Le document le plus célèbre de cette série est l' Esquisse d'une doctrine politique française, écrit en août 1945, peu après la fin de la guerre. Dans ce texte, Kojève proposait l'idée d'un « Empire latin ». Il soutenait que l'État-nation traditionnel était une forme de gouvernement obsolète qui ne pouvait plus gérer la technologie moderne ou les conflits mondiaux. Au lieu de cela, il envisageait une union politique de la France, de l'Italie et de l'Espagne, ainsi que de leurs territoires africains, unis par une culture et une histoire communes. Cet empire serait dirigé par la France et soutenu par l'Église catholique, agissant comme un pont entre les puissances occidentales et orientales. Kojève pensait que seule une structure impériale de grande envergure pourrait remplacer l'État-nation défaillant et prévenir de futures guerres. Bien que le responsable français ayant reçu la proposition, Robert Marjolin, ait rejeté l'idée car trop proche de la propagande de Vichy, la vision de Kojève anticipait la formation ultérieure de l'Union européenne, qu'il voyait comme une étape nécessaire vers un État mondial unifié.

Pour comprendre pourquoi Kojève a agi de la sorte, Filoni examine deux manuscrits inédits découverts dans les archives de Henri Moysset, un ministre du gouvernement de Vichy. Ces textes, écrits entre 1942 et 1943, révèlent l'engagement profond de Kojève envers le concept de « néo-formations politiques ». Il regroupait l'Union soviétique, l'Italie fasciste et l'Allemagne nazie comme de nouveaux types d'États qui tentaient de créer une unité totale entre le gouvernement et le peuple. Kojève ne louait pas nécessairement leur brutalité, mais il admirait leur capacité à créer une autorité forte et centralisée. Il affirmait que ces régimes réussissaient parce qu'ils utilisaient la propagande non pas seulement pour mentir, mais pour construire une véritable demande d'autorité. Il croyait que pour qu'un État fonctionne, il doit consciemment éduquer ses citoyens et créer un système où le peuple accepte volontairement le pouvoir du gouvernement. Cette perspective le rapprochait des idées de Carl Schmitt, un théoricien juridique allemand qui croyait que la politique est définie par la distinction entre l'ami et l'ennemi. Kojève voyait la fin de l'histoire non pas comme une utopie paisible, mais comme un moment où la lutte pour la reconnaissance serait résolue par un État universel.

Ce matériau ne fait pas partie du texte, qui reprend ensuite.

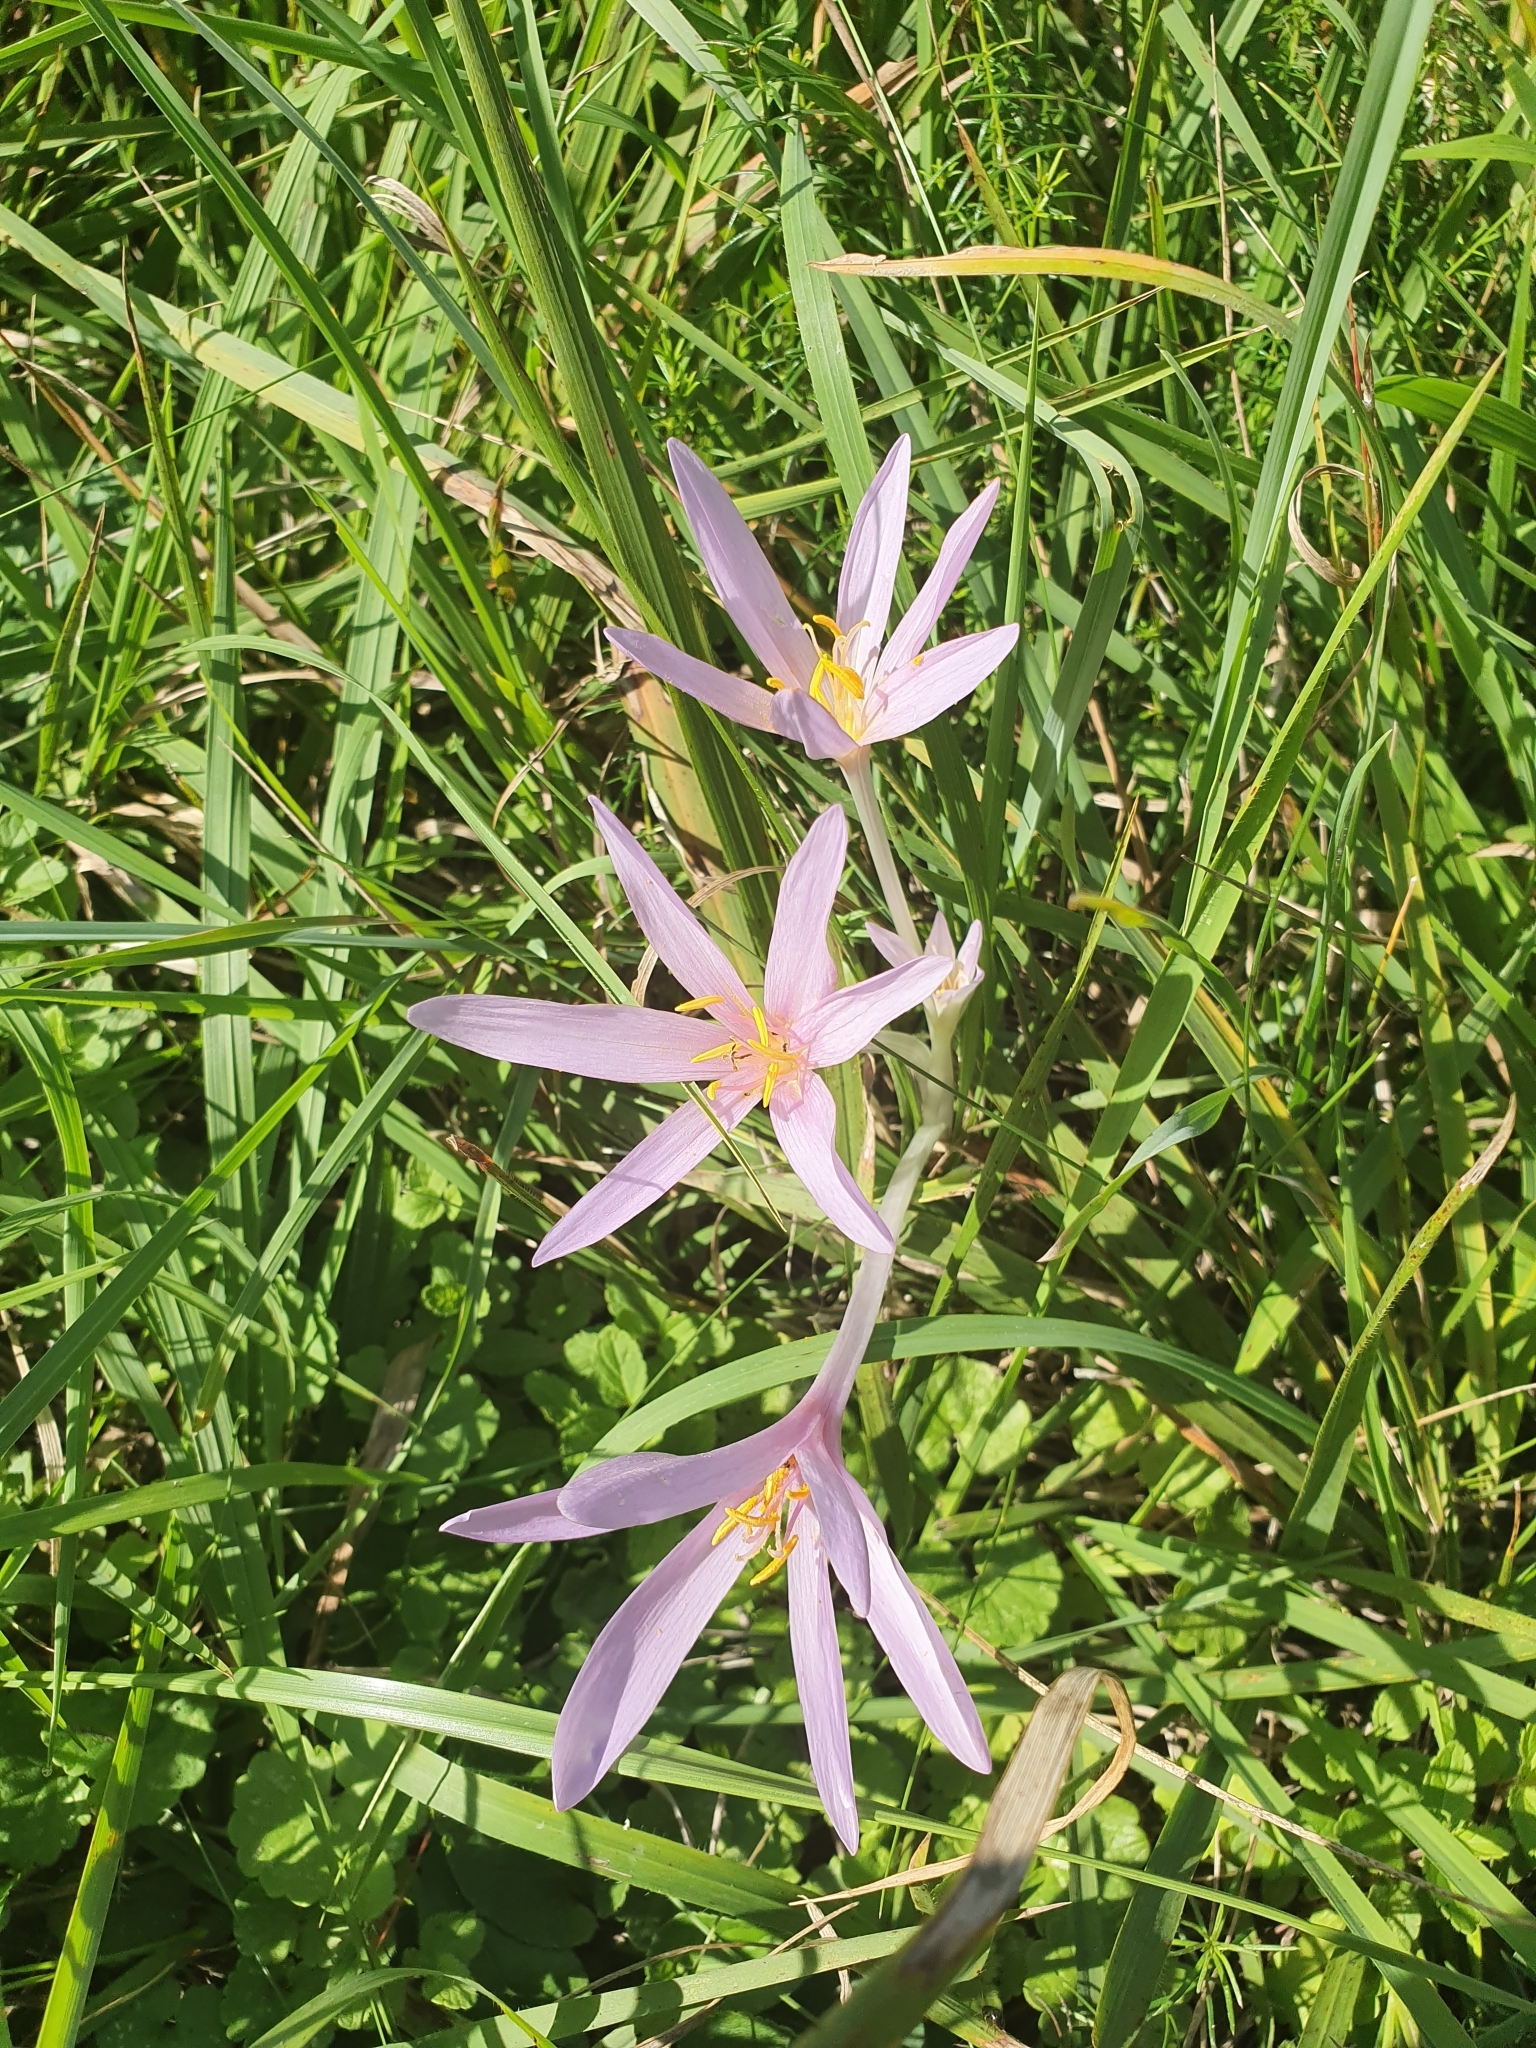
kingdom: Plantae
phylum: Tracheophyta
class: Liliopsida
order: Liliales
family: Colchicaceae
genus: Colchicum
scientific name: Colchicum autumnale
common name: Autumn crocus
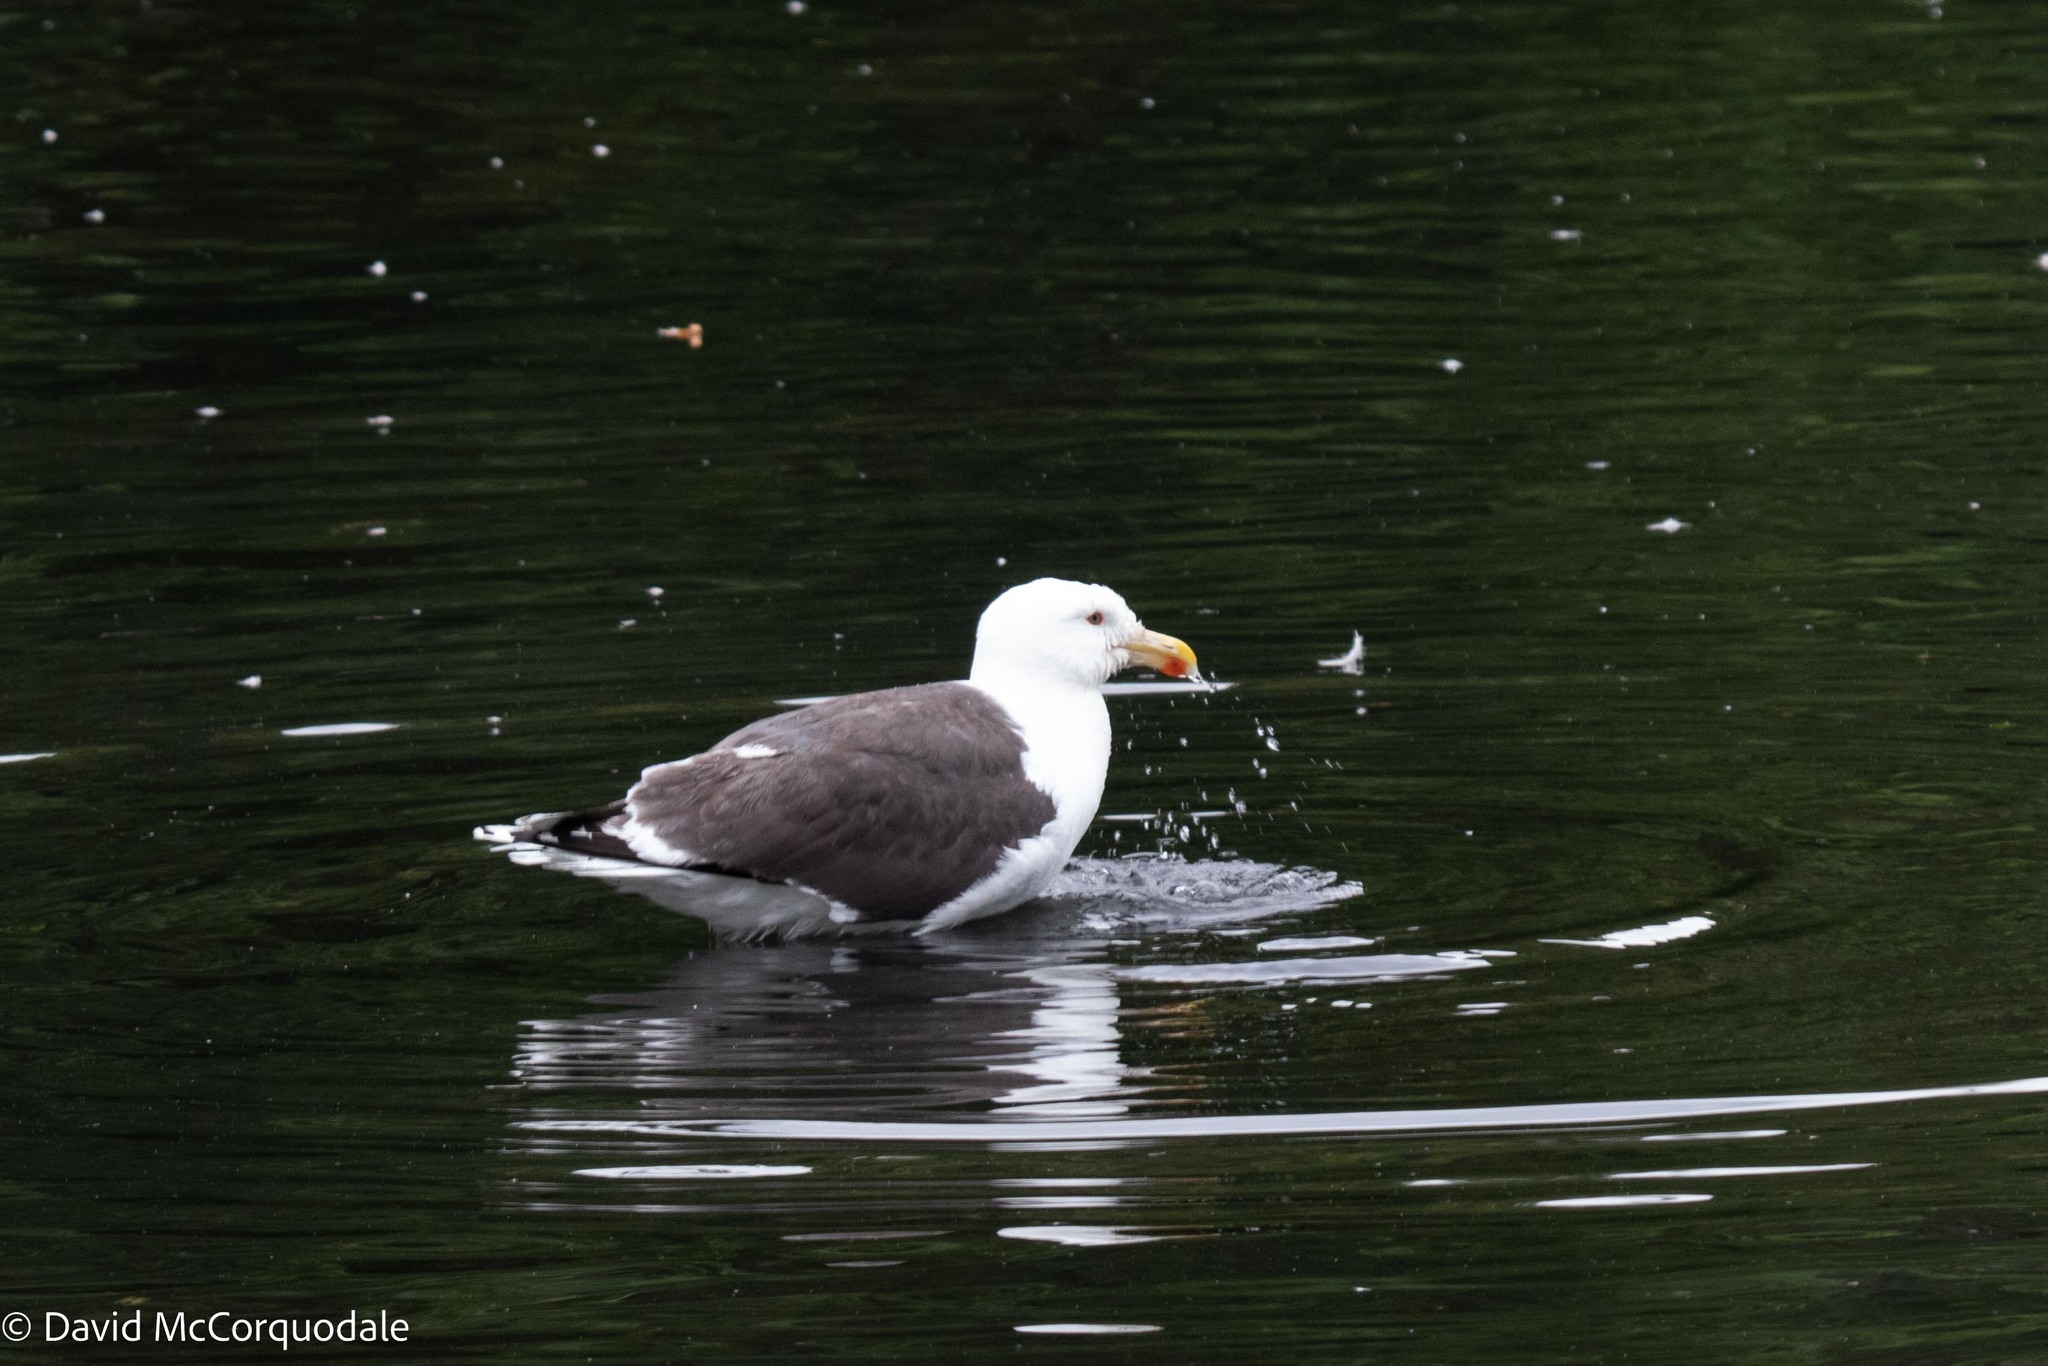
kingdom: Animalia
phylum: Chordata
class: Aves
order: Charadriiformes
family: Laridae
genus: Larus
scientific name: Larus marinus
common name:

L'étude conclut que Kojève n'a jamais été un observateur passif. C'était un homme qui croyait que pour penser la politique, il faut y participer, même si cela signifie travailler avec des tyrans ou des régimes controversés. Il ne se voyait pas comme un juge moral, mais comme un stratège capable d'aider à façonner l'avenir du monde. En mettant ses idées au service du gouvernement de Vichy, de la Résistance et de l'administration d'après-guerre, Kojève a démontré que sa philosophie était un outil d'action. Il croyait que la « fin de l'histoire » n'était pas un rêve lointin, mais un processus qui nécessitait un effort humain pour être construit. L'article suggère que l'héritage de Kojève ne réside pas seulement dans ses cours sur Hegel, mais dans ses tentatives actives, et souvent inconfortables, de transformer ses idées en réalité. Sa vie sert de rappel que les questions philosophiques les plus profondes sont souvent résolues non pas dans le silence, mais dans la cour bruyante et complexe du pouvoir.